Stephen R. Wilson; Robert C. Spencer

"Intense Personal Experiences: Subjective Interpretations, and After-effects"

Review by Tim Knepper, 2001

Wilson, Stephen R.; Spencer, Robert C. “Intense Personal Experiences: Subjective Interpretations, and After-effects.” The Journal of Clinical Psychology 46 (Sept. 5, 1990): 565-573.

Stephen R. Wilson and Robert C. Spencer’s “Intense Personal Experiences: Subjective Effects, Interpretations, and After-effects” presents the findings of two surveys, both of which were intended as means of evaluating Abraham Maslow’s claim that peak-experiences involved “moments of great joy” that led to therapeutic changes. In the first of these surveys, Wilson and Spencer compared intense positive and negative experiences with respect to three components: (1) the nature of the experience itself (the subjective effects of the experience); (2) the meaning or interpretation given to the experience (whether or not the experience was interpreted in mystical or religious terms); (3) the after-effects of the experience (whether or not the experience was perceived to have a lasting impact on the respondents’ lives). Subjects (of which 79% were college students) were asked both to describe their most intense positive and negative experiences and to respond to structured questionnaire items, the results of which showed that the negative experiences were perceived both as more intense than the positive experiences and as having a more lasting impact on the lives of the respondents than the positive experiences. Insofar as both positive and negative responses to the category “changes in the quality of perception” were low, the data also suggest “profound shifts in consciousness are rare.”  
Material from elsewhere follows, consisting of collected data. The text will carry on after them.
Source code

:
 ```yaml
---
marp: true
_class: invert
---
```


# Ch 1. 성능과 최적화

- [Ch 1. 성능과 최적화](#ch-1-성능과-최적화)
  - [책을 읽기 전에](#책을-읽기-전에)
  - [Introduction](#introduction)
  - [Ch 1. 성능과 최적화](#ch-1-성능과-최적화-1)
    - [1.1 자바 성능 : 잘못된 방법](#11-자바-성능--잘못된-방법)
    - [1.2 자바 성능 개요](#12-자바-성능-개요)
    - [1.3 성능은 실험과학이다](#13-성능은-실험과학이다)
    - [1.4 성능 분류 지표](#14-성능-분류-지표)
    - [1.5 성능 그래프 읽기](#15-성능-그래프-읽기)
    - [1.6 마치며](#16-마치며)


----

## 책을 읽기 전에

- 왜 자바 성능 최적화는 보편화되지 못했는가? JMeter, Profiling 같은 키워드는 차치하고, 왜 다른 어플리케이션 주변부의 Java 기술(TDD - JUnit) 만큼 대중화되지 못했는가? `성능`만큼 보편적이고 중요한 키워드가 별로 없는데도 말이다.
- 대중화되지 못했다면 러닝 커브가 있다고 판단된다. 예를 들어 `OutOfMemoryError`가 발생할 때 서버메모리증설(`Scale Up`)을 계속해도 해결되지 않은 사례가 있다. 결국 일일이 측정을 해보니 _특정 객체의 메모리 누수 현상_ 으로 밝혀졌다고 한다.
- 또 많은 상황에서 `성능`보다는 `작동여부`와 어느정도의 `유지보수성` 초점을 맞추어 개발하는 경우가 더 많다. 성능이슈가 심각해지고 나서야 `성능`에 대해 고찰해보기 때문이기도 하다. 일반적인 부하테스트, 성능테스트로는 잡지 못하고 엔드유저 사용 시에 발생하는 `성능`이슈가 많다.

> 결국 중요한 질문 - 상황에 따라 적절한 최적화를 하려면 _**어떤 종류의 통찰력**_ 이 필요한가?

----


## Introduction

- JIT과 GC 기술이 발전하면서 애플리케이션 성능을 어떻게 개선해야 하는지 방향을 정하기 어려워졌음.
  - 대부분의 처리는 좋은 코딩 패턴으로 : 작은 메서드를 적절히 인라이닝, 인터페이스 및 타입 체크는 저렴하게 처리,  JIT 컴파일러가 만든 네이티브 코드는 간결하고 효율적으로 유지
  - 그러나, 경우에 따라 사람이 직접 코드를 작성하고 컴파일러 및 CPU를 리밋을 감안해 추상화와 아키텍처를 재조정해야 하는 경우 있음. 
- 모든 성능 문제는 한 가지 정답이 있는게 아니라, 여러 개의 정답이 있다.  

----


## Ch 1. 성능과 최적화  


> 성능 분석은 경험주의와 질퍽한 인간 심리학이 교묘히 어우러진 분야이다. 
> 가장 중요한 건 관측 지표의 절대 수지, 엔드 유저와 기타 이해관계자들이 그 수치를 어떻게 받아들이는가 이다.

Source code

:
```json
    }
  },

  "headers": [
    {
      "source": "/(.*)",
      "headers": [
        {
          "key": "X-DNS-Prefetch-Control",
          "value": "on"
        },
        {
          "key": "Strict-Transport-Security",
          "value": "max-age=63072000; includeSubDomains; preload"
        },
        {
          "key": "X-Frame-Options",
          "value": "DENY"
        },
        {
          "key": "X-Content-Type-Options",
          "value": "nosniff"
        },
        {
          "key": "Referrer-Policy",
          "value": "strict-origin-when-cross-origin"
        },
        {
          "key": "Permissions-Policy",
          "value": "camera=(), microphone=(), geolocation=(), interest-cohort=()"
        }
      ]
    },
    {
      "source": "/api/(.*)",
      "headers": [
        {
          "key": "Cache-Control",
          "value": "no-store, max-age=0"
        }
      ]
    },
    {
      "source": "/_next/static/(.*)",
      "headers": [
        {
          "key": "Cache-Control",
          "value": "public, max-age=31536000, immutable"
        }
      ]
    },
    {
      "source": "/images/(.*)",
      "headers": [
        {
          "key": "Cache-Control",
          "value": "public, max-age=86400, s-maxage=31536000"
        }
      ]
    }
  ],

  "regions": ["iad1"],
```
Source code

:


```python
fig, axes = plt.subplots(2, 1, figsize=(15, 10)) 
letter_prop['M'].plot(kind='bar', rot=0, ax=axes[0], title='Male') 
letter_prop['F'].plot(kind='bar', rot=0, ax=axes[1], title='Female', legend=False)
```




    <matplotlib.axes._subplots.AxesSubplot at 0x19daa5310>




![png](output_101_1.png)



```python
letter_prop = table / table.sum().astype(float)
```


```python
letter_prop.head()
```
At the end of the first phase of their research, Wilson and Spencer realized that they “still knew very little about those individuals who had full-fledged, genuine peak experiences of the type described by Maslow” (570). Therefore, they decided to administer the questionnaire used in the first experiment to residents of the Kripalu Ashram, respondents who Wilson and Spencer speculated might have had experiences more like Maslow’s ideal-type peak. The results of this survey (which asked only about positive types of experiences) were then compared with those of the first survey (both positive types of experiences and drug-related experiences). The most notable difference between the two surveys existed in the area “changes in consciousness” (changes in quality of perception, became more spontaneous, became more aware of bodily sensation, became aware of a new reality, felt of personality change). According to Wilson and Spencer, “[t]he ashram residents’ experiences consistently were described as involving an altered state of consciousness more frequently than the non-drug experiences of the non-residents” (570). Significant differences between ashram and non-ashram respondents also existed in the areas of “perceived after-effects” (experiences resulted in change in life) and “mystical/religious interpretations (experiences of oneness, in touch with divine or spiritual). Wilson and Spencer conclude that the ashram respondents’ experiences most closely fit Maslow’s “Perfect Peak Syndrome,” while the non-ashram respondents’ experiences were not describing true peak-experiences. Moreover, “for very few individuals are therapeutic or self-actualizing changes initiated by intense personal experiences. While some people may experience selected elements of the true peak, very few people come close to approximating the ideal-type described by Maslow” (572).